Among my favorites were Egyptian pieces. At Rupert Wace Ancient Art of London, a rare Egyptian relief with an image of Queen Hatshepsut, who was the first woman to rule Egypt in her own right (1479-1458 B.C.), was quickly snapped up for a six-figure sum. “From the first day, we had lots of sales,” says Swiss ancient-art dealer Jean-David Cahn. Among the pieces that went immediately were a small head of a bald Egyptian priest, from 728-525 B.C. (price: €62,900); and an exquisite, serpent-shaped, gold Egyptian bracelet, from the second century B.C. (price: €29,600). Such bracelets decorated the upper arm of Hellenistic statues of Aphrodite in Alexandria.

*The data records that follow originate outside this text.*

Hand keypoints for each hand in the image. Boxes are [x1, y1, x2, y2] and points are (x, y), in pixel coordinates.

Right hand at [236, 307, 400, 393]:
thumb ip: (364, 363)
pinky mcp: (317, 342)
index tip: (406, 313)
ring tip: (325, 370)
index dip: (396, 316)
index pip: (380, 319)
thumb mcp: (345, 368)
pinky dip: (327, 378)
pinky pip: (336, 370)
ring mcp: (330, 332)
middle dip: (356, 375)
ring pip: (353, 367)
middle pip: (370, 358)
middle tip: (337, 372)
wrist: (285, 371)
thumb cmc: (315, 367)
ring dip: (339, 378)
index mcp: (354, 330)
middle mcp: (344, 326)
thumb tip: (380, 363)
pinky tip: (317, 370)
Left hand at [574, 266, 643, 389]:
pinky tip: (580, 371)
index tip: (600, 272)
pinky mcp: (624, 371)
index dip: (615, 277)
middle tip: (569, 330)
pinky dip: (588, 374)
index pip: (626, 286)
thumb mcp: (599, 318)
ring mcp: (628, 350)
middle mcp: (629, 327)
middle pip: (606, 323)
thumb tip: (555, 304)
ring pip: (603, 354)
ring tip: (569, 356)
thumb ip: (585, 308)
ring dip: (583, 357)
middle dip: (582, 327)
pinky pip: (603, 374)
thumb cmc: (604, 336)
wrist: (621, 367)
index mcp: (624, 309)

Hatshepsut, fer Chri… in’ out loud! And only six figures! These people may be vipers. But, they wouldn’t know a seriously important artifact from a large hole in the ground [about which us archaeologists know a great deal more]. You do the math. A jade mask of some nameless faceless Olmec owl-man garners almost twice as much as what amounts to the equivalent of a previously unknown signed da Vinci! [I hope you realize I’m only making a very bad joke–but the analogy still holds.]
     To summarize, Jeebuz! We’re all in trouble with this much slam-dunk ignorance and avarice abroad in the world.